[Chart understanding data]

=== Section Start ===

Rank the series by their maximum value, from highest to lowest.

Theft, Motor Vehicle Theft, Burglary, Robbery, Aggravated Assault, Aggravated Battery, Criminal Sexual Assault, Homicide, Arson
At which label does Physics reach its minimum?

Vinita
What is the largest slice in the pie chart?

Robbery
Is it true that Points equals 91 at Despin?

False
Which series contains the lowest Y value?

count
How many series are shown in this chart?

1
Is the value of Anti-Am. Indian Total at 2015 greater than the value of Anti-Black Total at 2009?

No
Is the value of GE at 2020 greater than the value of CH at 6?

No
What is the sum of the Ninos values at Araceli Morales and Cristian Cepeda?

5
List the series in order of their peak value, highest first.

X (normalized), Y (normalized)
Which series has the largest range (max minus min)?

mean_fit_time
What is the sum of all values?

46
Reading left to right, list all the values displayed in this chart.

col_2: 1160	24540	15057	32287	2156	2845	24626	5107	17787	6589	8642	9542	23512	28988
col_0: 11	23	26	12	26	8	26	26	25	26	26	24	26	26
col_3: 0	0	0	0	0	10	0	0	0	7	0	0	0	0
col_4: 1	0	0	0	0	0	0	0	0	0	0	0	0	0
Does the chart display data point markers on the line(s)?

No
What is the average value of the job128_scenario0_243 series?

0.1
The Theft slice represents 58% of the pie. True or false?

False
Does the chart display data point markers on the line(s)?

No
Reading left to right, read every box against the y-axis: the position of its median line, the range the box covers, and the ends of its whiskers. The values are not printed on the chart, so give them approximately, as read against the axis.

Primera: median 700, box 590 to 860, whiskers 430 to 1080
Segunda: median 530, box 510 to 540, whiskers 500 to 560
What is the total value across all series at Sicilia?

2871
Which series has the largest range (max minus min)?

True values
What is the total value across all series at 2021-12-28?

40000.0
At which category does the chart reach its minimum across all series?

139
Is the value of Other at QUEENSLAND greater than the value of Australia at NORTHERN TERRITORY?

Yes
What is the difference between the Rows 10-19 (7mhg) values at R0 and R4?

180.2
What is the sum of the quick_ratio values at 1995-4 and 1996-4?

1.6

=== Section End ===

**Work to be completed:** Write out the rows above word for word, from the first to the last.

**Response to this task:**
Rank the series by their maximum value, from highest to lowest.

Theft, Motor Vehicle Theft, Burglary, Robbery, Aggravated Assault, Aggravated Battery, Criminal Sexual Assault, Homicide, Arson
At which label does Physics reach its minimum?

Vinita
What is the largest slice in the pie chart?

Robbery
Is it true that Points equals 91 at Despin?

False
Which series contains the lowest Y value?

count
How many series are shown in this chart?

1
Is the value of Anti-Am. Indian Total at 2015 greater than the value of Anti-Black Total at 2009?

No
Is the value of GE at 2020 greater than the value of CH at 6?

No
What is the sum of the Ninos values at Araceli Morales and Cristian Cepeda?

5
List the series in order of their peak value, highest first.

X (normalized), Y (normalized)
Which series has the largest range (max minus min)?

mean_fit_time
What is the sum of all values?

46
Reading left to right, list all the values displayed in this chart.

col_2: 1160	24540	15057	32287	2156	2845	24626	5107	17787	6589	8642	9542	23512	28988
col_0: 11	23	26	12	26	8	26	26	25	26	26	24	26	26
col_3: 0	0	0	0	0	10	0	0	0	7	0	0	0	0
col_4: 1	0	0	0	0	0	0	0	0	0	0	0	0	0
Does the chart display data point markers on the line(s)?

No
What is the average value of the job128_scenario0_243 series?

0.1
The Theft slice represents 58% of the pie. True or false?

False
Does the chart display data point markers on the line(s)?

No
Reading left to right, read every box against the y-axis: the position of its median line, the range the box covers, and the ends of its whiskers. The values are not printed on the chart, so give them approximately, as read against the axis.

Primera: median 700, box 590 to 860, whiskers 430 to 1080
Segunda: median 530, box 510 to 540, whiskers 500 to 560
What is the total value across all series at Sicilia?

2871
Which series has the largest range (max minus min)?

True values
What is the total value across all series at 2021-12-28?

40000.0
At which category does the chart reach its minimum across all series?

139
Is the value of Other at QUEENSLAND greater than the value of Australia at NORTHERN TERRITORY?

Yes
What is the difference between the Rows 10-19 (7mhg) values at R0 and R4?

180.2
What is the sum of the quick_ratio values at 1995-4 and 1996-4?

1.6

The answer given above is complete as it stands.